Un district scolaire de l’État de New York se retrouve au cœur d’une polémique retentissante après l’acquisition d’un robot humanoïde baptisé « Sally » pour la somme de 60 000 dollars, destiné à assister les élèves. Cette initiative, présentée comme une avancée pédagogique, a rapidement tourné au désastre, soulevant des questions éthiques et culturelles alarmantes.

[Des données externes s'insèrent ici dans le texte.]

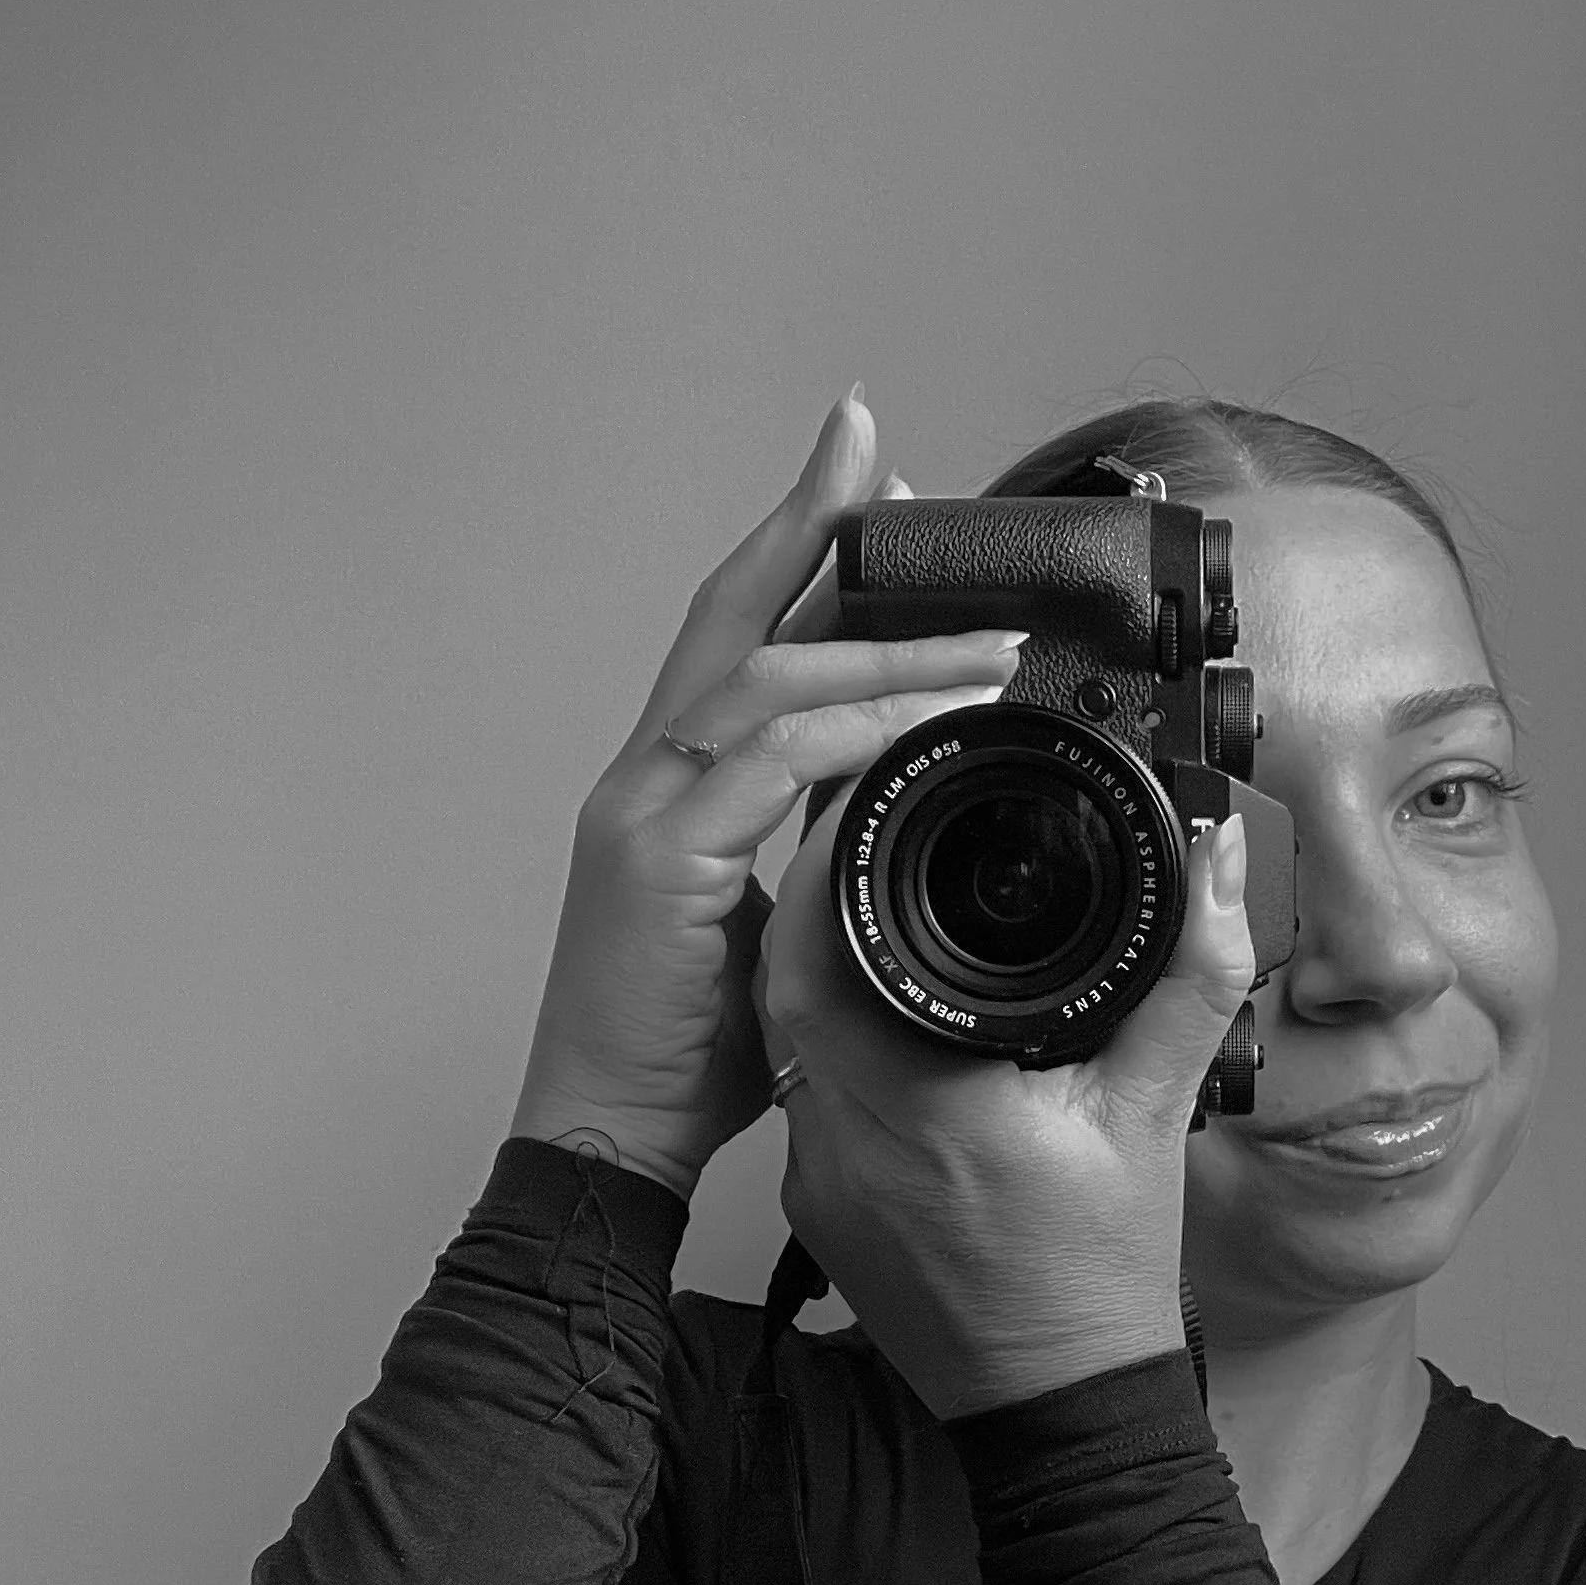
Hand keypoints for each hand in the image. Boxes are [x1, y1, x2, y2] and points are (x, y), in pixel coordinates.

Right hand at [508, 391, 1025, 1197]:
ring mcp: (640, 810)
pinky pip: (768, 762)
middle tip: (877, 447)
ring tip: (979, 634)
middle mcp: (644, 775)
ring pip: (764, 677)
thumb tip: (885, 807)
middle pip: (730, 613)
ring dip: (877, 644)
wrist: (607, 1137)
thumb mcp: (775, 929)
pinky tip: (923, 715)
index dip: (793, 547)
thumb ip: (814, 852)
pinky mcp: (654, 860)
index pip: (736, 634)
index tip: (861, 474)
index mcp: (671, 784)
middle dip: (808, 521)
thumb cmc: (685, 1052)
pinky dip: (853, 728)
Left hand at [758, 802, 1254, 1418]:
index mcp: (922, 1102)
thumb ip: (1192, 971)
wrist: (1059, 1401)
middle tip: (871, 848)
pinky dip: (834, 1051)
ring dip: (821, 976)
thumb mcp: (1155, 1108)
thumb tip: (1220, 860)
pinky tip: (887, 1035)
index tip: (867, 812)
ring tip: (881, 925)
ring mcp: (819, 1182)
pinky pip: (804, 1100)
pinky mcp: (815, 1213)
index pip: (817, 950)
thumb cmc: (1102, 1271)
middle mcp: (846, 1140)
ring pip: (786, 1040)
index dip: (826, 867)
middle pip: (784, 982)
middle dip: (818, 905)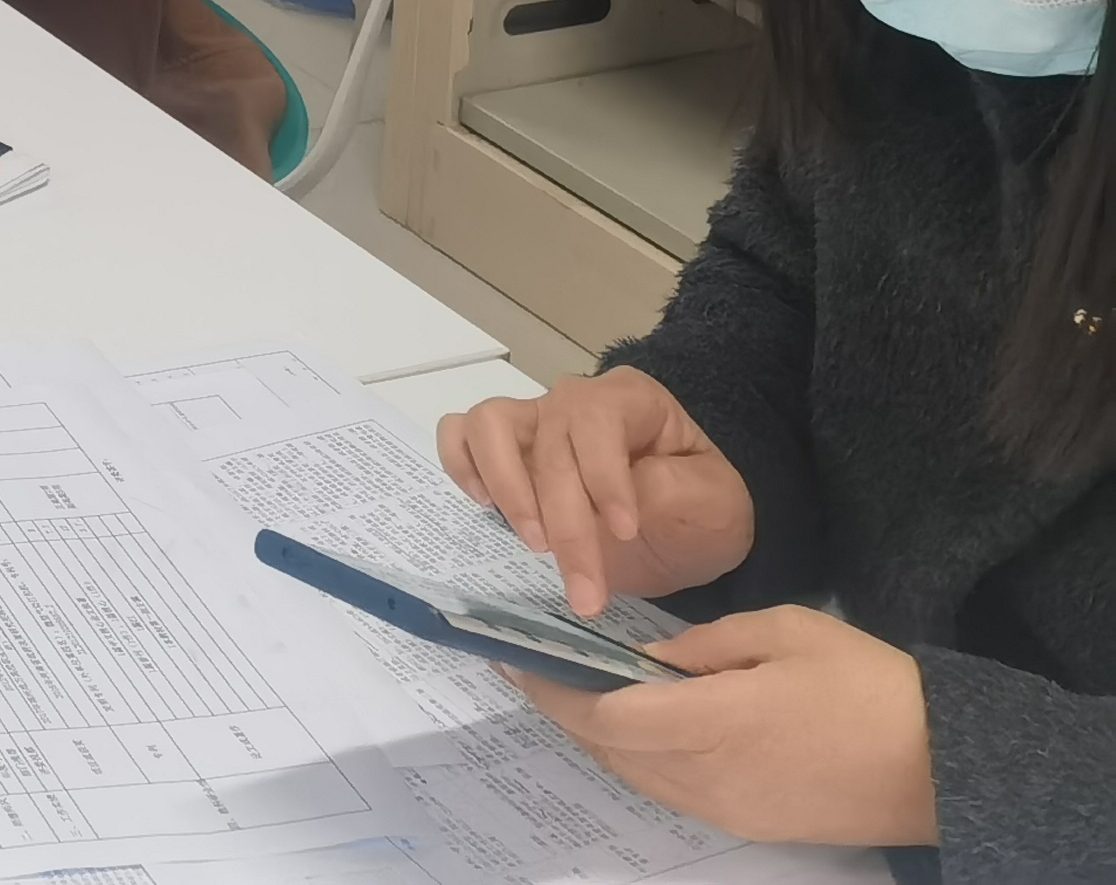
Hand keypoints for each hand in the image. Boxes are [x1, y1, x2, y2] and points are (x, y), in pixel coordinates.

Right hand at [439, 368, 756, 615]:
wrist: (684, 525)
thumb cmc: (701, 509)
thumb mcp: (714, 505)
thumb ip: (670, 493)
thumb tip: (611, 503)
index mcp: (630, 401)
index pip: (597, 420)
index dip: (603, 475)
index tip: (624, 532)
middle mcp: (573, 401)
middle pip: (548, 446)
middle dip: (566, 524)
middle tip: (587, 591)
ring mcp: (532, 422)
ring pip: (488, 425)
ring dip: (507, 490)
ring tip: (536, 544)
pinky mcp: (504, 450)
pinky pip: (458, 435)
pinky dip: (462, 467)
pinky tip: (486, 506)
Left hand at [506, 607, 933, 847]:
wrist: (944, 765)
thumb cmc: (868, 685)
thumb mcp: (784, 632)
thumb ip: (705, 645)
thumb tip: (654, 660)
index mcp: (715, 723)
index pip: (606, 717)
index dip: (552, 693)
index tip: (513, 660)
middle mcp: (710, 777)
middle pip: (611, 751)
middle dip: (566, 711)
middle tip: (537, 669)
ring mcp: (730, 809)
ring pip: (638, 776)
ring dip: (601, 737)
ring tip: (580, 692)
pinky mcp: (751, 824)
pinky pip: (673, 792)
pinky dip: (641, 758)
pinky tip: (641, 725)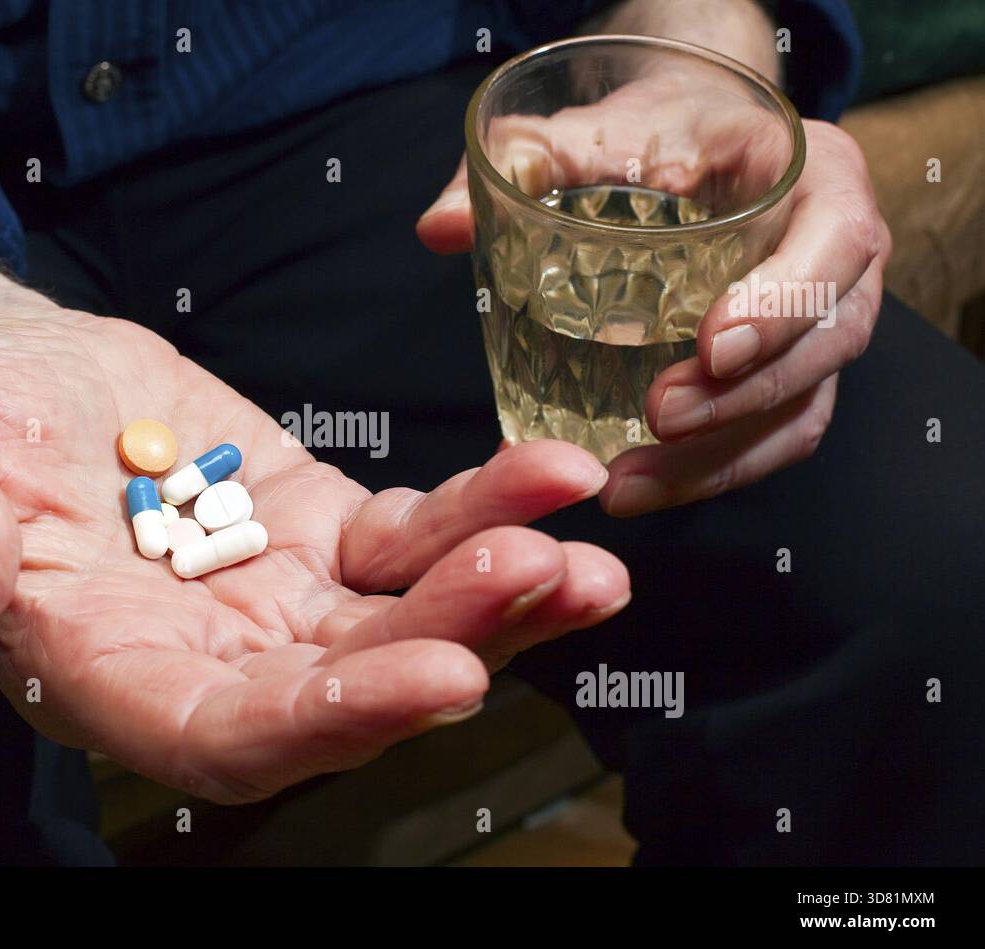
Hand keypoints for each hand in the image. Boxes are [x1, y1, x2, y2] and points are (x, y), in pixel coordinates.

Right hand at [0, 308, 630, 801]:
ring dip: (499, 589)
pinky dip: (483, 511)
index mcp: (110, 677)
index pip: (231, 736)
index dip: (335, 720)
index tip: (439, 678)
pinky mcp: (318, 525)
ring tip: (585, 547)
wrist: (4, 378)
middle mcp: (212, 659)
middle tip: (542, 579)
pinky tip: (554, 482)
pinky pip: (414, 534)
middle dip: (452, 641)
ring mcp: (278, 595)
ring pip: (403, 615)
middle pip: (348, 685)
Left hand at [418, 81, 889, 514]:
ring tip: (628, 482)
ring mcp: (823, 327)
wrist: (690, 150)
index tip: (712, 345)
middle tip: (657, 418)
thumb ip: (526, 159)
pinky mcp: (789, 378)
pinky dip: (710, 474)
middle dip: (743, 396)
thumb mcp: (599, 126)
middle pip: (828, 344)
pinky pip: (772, 440)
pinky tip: (640, 489)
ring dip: (719, 457)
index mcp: (818, 179)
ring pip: (801, 409)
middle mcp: (840, 258)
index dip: (785, 303)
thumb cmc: (653, 134)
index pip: (836, 244)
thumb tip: (439, 227)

Le robot, une figure féminine souriante aux longs cheveux bruns, est censé enrichir les cours de technologie et d’informatique. Cependant, le fait que son fabricant possède une filiale spécialisée dans les poupées sexuelles a déclenché une vague d’indignation sans précédent. Les enseignants, en première ligne, ont qualifié ce projet d’« inapproprié » et ont exprimé de vives inquiétudes quant à la sécurité du logiciel et à la protection des données des élèves.
La situation est d’autant plus délicate que le lycée de Salamanca se situe dans une réserve indienne, et qu’une grande partie de ses élèves sont d’origine amérindienne. Des voix se sont élevées pour dénoncer une insensibilité culturelle flagrante, rappelant le passé traumatisant des écoles pour autochtones. L’idée de placer une machine censée imiter les relations humaines devant des jeunes en pleine construction de leur identité est perçue comme une menace directe à la déshumanisation de l’enseignement.
Malgré les assurances du district sur le rôle de « Sally » en tant qu’assistante et non remplaçante, le projet a été suspendu face à l’ampleur de la controverse. Le tollé général démontre un rejet catégorique de cette intrusion technologique douteuse dans un environnement éducatif déjà fragile. Ce scandale met en lumière les dérives potentielles d’une innovation mal pensée, où l’appât du gain semble primer sur le bien-être et la sécurité des élèves.